▶ PROBLEM DESCRIPTION: Report how many lines of the records below include the word "pinky". Give nothing but the number.

------------------------------------

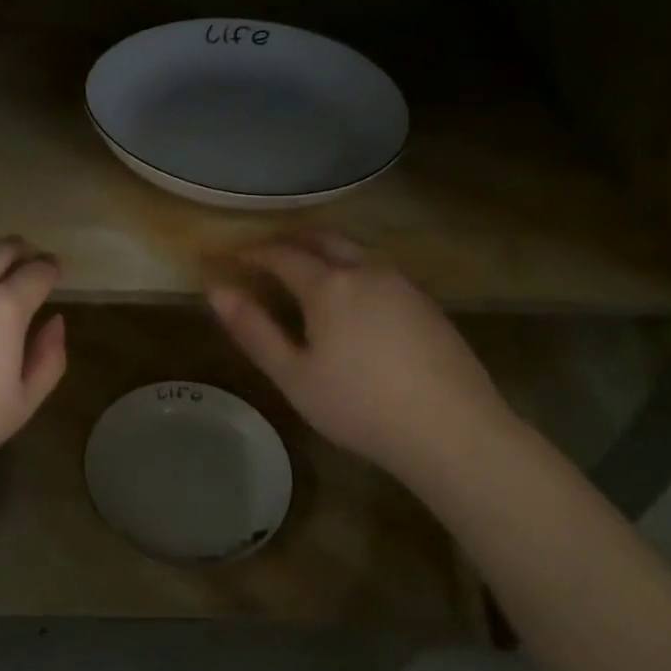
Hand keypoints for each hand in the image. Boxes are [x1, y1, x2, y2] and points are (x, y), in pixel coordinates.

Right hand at [209, 232, 518, 485]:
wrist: (453, 431)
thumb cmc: (360, 406)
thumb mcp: (294, 376)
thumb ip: (254, 331)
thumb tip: (217, 292)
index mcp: (329, 285)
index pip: (281, 254)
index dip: (252, 253)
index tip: (230, 257)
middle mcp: (366, 271)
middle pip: (323, 239)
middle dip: (291, 239)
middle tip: (267, 253)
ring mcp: (402, 285)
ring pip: (356, 252)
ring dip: (325, 252)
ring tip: (306, 273)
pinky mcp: (427, 304)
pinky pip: (379, 272)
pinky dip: (353, 271)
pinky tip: (353, 301)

------------------------------------

▶ TASK RESULT: 4